[Start of Selected passage]

A group of owners in a condominium or development with common grounds and/or recreational facilities, clubhouse, etc. The ones who have time, resources and a self-identified sense of superior intellect will form a Home Owners Association, a group with power to control what you may or may not do with your own property. Worse yet, they can require that which you must do and often use that power to force those who resist them into bankruptcy and out of the neighborhood. You might, for example, own a $250,000 home, but not be allowed to park your $300,000 Motorhome in your own super wide driveway; even to load it up for an extended vacation. HOAs have monthly fees which may exceed what you now pay for rent in your apartment.


----------



## lagoloo

Isla Verde said:


> A question from someone who knows nothing about condos, north or south of the border: what is an HOA???


It's the abbreviation for "Home Owners Association".

If they leave their weapons by the door when they have a meeting, problems can be solved and life goes on. If they don't, they can be comprised of some of the nastiest control freaks and divas on Planet Earth. Tempests in teapots abound.
Personally, I have experienced one, in the states, and that was enough.:frusty:


----------



## ojosazules11

Home Owners Association. Whoops - I guess I was writing my post as RV and Lagoloo were posting theirs. Feel free to delete this post, Isla, as a duplicate it has NAV (no added value). 😄


----------



## kcowan

lagoloo said:


> It's the abbreviation for "Home Owners Association".


Although I use the term in Mexico, it is an American term. In Canada, condos are referred to as strata-titled because you are buying the rights to a section of air (strata), and they are called the Strata Council, or also the Condo Association.

They are fraught with all the same troubles except that there are plenty of regulations to follow. But deciding against pets or RVs are common. Deciding against children is illegal but somehow there are adults-only buildings in town.:frusty:


----------



## Isla Verde

ojosazules11 said:


> Home Owners Association. Whoops - I guess I was writing my post as RV and Lagoloo were posting theirs. Feel free to delete this post, Isla, as a duplicate it has NAV (no added value). 😄


Your comments are always welcome, ojosazules, duplicates or not!


----------



## Corri

lagoloo said:


> It's the abbreviation for "Home Owners Association".
> 
> If they leave their weapons by the door when they have a meeting, problems can be solved and life goes on. If they don't, they can be comprised of some of the nastiest control freaks and divas on Planet Earth. Tempests in teapots abound.
> Personally, I have experienced one, in the states, and that was enough.:frusty:


 Well, well. Sorry, no weapons to leave by the door in most of Mexico.

[End of Selected passage]

Things to do>
A. Output the passage of the HOA thread between "## Isla Verde" and "duplicates or not!", inclusive.
B. Filter the listing down to the lines containing the string "appoggiatura", matching case exactly, and copy each of those lines.

[Start of Exercise data]

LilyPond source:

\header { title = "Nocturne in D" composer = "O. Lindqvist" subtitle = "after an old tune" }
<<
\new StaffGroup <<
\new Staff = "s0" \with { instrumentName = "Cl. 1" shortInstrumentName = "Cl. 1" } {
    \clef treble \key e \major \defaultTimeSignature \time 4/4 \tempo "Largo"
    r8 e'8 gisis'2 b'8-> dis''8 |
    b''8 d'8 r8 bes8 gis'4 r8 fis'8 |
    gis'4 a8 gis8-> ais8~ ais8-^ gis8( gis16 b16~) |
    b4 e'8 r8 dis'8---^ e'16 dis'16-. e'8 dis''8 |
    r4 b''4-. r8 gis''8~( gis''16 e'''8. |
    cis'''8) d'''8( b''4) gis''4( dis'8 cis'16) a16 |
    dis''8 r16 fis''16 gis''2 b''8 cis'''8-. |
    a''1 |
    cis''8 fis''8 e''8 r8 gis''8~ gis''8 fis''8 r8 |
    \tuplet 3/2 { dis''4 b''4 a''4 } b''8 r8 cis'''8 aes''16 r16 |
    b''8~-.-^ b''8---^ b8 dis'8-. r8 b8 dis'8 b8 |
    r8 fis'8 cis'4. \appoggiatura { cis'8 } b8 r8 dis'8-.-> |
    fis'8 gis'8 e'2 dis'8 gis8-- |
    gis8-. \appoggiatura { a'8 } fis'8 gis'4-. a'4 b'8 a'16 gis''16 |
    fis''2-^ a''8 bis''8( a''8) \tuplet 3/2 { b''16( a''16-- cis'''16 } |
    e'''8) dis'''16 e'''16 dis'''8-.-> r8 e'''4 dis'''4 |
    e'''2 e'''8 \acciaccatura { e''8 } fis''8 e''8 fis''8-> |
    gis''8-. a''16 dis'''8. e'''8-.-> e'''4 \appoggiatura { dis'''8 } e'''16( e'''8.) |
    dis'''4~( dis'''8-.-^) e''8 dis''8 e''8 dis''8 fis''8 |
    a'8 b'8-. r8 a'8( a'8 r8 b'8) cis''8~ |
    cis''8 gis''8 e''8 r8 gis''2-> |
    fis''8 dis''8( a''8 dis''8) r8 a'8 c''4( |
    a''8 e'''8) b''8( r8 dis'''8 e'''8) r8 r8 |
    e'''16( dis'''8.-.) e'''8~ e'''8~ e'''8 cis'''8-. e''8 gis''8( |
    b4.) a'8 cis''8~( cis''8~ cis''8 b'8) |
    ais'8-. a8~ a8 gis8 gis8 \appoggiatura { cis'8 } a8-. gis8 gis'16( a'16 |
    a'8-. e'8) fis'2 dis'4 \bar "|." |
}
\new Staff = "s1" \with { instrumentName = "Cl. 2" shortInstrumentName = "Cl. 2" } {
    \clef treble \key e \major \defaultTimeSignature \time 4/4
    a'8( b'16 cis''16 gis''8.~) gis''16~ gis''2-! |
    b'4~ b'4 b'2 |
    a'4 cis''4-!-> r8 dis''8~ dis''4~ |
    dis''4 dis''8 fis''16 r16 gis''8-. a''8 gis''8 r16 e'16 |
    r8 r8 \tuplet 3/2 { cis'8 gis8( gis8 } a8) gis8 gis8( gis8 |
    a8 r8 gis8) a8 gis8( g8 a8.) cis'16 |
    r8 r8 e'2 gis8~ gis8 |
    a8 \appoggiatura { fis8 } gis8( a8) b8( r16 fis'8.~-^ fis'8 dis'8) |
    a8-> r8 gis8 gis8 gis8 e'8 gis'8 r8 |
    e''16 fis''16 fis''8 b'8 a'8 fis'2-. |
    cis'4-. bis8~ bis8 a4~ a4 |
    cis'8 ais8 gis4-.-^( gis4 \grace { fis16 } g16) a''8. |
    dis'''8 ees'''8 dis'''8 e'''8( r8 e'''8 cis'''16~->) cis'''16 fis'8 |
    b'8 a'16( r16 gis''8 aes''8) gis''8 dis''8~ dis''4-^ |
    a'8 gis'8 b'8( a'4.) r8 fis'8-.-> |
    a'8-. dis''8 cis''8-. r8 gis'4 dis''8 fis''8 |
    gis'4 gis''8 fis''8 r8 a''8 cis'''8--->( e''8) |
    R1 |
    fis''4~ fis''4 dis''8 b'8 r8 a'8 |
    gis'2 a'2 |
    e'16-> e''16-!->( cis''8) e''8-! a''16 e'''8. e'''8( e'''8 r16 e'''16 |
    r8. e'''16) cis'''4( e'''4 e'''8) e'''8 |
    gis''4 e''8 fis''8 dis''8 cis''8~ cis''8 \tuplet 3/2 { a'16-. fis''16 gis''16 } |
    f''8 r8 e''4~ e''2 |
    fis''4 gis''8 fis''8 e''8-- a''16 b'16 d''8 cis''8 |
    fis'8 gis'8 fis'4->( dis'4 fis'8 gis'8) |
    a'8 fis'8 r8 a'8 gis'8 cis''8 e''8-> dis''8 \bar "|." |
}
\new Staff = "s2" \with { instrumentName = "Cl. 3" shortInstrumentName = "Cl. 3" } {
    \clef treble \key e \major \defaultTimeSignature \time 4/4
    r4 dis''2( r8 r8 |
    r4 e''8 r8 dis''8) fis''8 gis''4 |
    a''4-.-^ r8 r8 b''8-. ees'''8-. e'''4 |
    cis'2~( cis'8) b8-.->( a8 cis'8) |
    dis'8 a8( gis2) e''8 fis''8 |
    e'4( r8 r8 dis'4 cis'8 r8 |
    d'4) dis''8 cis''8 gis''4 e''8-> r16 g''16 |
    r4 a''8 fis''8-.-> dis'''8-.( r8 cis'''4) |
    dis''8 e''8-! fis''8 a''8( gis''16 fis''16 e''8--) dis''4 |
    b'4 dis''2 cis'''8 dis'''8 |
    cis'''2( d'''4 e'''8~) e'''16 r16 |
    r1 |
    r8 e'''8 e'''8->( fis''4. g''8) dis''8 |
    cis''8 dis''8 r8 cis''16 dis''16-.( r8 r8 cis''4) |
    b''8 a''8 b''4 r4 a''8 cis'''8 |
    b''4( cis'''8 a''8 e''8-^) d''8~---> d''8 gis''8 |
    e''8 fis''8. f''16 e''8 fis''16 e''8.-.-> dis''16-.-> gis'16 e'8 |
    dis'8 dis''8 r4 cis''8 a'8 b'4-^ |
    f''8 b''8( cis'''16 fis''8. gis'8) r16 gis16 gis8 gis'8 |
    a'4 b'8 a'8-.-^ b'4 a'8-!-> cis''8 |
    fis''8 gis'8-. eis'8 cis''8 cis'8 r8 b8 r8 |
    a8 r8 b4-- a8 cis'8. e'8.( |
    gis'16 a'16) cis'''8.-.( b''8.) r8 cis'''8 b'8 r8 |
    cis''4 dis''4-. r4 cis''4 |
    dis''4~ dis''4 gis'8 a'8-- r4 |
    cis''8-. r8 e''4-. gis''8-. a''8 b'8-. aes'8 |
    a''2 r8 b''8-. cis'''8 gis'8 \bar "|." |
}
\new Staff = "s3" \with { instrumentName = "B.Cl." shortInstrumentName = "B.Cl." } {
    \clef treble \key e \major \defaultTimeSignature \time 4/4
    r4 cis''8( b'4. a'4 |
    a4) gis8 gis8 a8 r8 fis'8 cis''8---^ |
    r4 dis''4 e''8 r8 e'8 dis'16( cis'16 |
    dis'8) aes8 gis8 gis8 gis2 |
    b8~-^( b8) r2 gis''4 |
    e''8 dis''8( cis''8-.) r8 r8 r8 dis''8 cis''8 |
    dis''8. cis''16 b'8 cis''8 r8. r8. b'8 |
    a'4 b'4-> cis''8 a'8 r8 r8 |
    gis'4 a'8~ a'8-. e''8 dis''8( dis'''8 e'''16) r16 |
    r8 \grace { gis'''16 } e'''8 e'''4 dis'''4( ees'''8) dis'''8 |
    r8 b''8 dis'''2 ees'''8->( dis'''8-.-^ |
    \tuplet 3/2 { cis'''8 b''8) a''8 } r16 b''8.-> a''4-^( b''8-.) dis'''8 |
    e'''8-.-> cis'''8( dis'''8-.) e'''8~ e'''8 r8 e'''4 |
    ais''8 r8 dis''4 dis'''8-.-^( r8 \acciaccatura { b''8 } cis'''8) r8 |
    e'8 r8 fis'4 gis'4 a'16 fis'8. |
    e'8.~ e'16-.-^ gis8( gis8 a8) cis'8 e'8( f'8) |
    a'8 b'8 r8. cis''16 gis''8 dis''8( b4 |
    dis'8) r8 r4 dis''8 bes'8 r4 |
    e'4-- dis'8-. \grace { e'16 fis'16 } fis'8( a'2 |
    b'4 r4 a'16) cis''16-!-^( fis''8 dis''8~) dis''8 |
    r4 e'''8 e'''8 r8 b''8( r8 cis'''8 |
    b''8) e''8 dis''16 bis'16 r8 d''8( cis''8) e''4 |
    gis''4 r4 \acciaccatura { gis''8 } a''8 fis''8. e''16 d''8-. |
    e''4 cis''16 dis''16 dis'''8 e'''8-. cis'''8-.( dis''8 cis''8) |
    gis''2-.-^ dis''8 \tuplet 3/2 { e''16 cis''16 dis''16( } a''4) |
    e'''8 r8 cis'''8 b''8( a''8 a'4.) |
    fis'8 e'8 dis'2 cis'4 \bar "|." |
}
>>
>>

[End of Exercise data]

Per-task outputs>
A.
## Isla Verde

ojosazules11 said:


> Home Owners Association. Whoops - I guess I was writing my post as RV and Lagoloo were posting theirs. Feel free to delete this post, Isla, as a duplicate it has NAV (no added value). 😄


Your comments are always welcome, ojosazules, duplicates or not!

B.
    r8 fis'8 cis'4. \appoggiatura { cis'8 } b8 r8 dis'8-.-> |
    gis8-. \appoggiatura { a'8 } fis'8 gis'4-. a'4 b'8 a'16 gis''16 |
    gis''8-. a''16 dis'''8. e'''8-.-> e'''4 \appoggiatura { dis'''8 } e'''16( e'''8.) |
    ais'8-. a8~ a8 gis8 gis8 \appoggiatura { cis'8 } a8-. gis8 gis'16( a'16 |
    a8 \appoggiatura { fis8 } gis8( a8) b8( r16 fis'8.~-^ fis'8 dis'8) |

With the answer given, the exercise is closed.